ANDERSON — The Riverfield All-Stars rolled to a second straight victory at the Little League Softball state tournament on Saturday in Lebanon.
But the local team's semifinal fate no longer is entirely in its hands.
Riverfield blasted Bedford 13-3 in its third game of pool play, improving its tournament record to 2-1 and remaining as one of six teams still alive for a berth in the four-team single-elimination tournament that will determine the state champion.
Lebanon, South Bend Southeast and Zionsville have the upper hand with 3-0 records, and Riverfield is tied with Fort Wayne Don Ayres and New Albany one game back.
Riverfield finishes pool play against New Albany in what amounts to an elimination game Monday at 5 p.m. But even the winner of that contest might be left out of the semifinals.
"I keep telling (the players) all we can control is what we can control," Riverfield coach Seth Kelley said. "That's going out and trying to win."
Riverfield's cause will be aided a bit by the fact that Lebanon and Zionsville are scheduled to meet in their final pool play contest. That means one of those teams will fall to 3-1.
But a Fort Wayne victory on Monday could create a three-team tie for the final two playoff spots, and the tiebreaker in that scenario depends on runs allowed per inning played.
Zionsville currently has the lead in that category, and Riverfield and Fort Wayne are in a dead heat.

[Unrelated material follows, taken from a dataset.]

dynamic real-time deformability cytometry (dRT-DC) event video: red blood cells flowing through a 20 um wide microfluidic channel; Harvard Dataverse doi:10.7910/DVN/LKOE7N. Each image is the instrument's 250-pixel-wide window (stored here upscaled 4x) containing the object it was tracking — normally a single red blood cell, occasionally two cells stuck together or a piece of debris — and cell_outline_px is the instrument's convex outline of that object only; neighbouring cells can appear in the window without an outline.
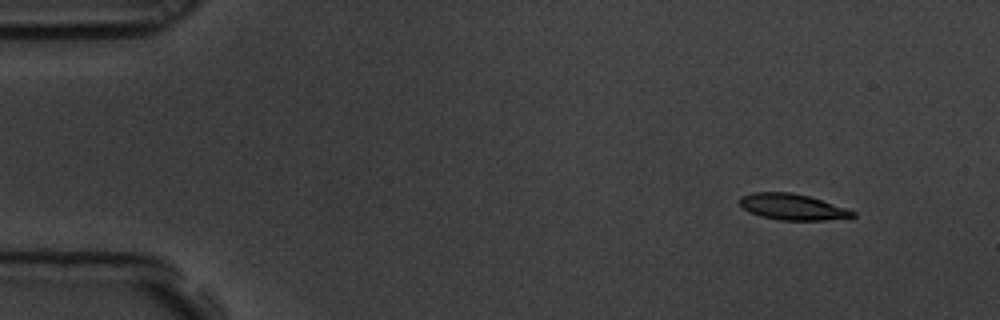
{"species": "common noctule bat (a hibernating species)", "species_latin": "Nyctalus noctula", "temperature_condition": "room temperature", "stored_images_in_passage": 5, "camera_frame_rate_fps": 3000, "um_per_image_px": 0.085, "animal": {"sex": "male", "body_mass_g": 19.5, "forearm_length_mm": 54.6}, "frame": {"image": 1, "passage_image": 1, "time_ms": 0.0, "image_size_px": [1000, 320], "cell_outline_px": [[856, 216], [824, 220], [780, 220], [760, 216], [748, 212], [740, 204], [740, 196], [752, 192], [792, 192], [808, 196], [856, 212]], "centroid_in_image_um": [67.29, 17.58], "position_along_channel_um": 17.7, "area_um2": 16.94}}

Riverfield found itself in a similar situation last year at the Little League Softball World Series, scoring five runs in the ninth-inning to beat Mexico 7-2 and win a tiebreaker for a spot in the semifinals.

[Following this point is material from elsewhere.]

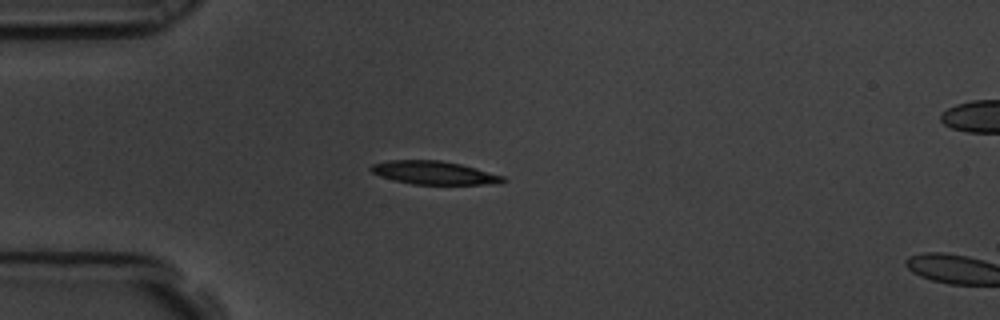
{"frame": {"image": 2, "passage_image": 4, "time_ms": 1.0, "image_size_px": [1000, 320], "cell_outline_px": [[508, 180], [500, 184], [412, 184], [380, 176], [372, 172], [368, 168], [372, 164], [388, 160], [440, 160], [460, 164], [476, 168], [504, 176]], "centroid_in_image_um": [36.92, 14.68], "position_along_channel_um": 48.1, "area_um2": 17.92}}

This year's team has shown similar resiliency, bouncing back from a 9-7 loss against South Bend Southeast to outscore its next two opponents by a combined 27-3.
"We can't worry about everyone else," Kelley said about the team's approach to the final round of pool play. "We still have to go play softball."
That's especially true in light of the next opponent. New Albany's only loss also came against South Bend Southeast, and it has proven capable of putting a lot of runs on the scoreboard.
"We're going to have our work cut out for us," Kelley said. "All we can do is just win the game and see what happens from there."
The draw did Riverfield no favors, with its first matchup coming against a team of South Bend Southeast's caliber after nearly a month off. And it appears the defending state and region champions were thrown into the more difficult of the two pools.
But that's the nature of Little League postseason play, according to Kelley. He's not going to make excuses or waste time feeling sorry for his team.
All he asks is that his players give it their all for at least one more game. Then they'll let the chips fall where they may.
"If somehow it ends without us getting into the semifinals and we go 3-1," Kelley said, "I not going to be disappointed."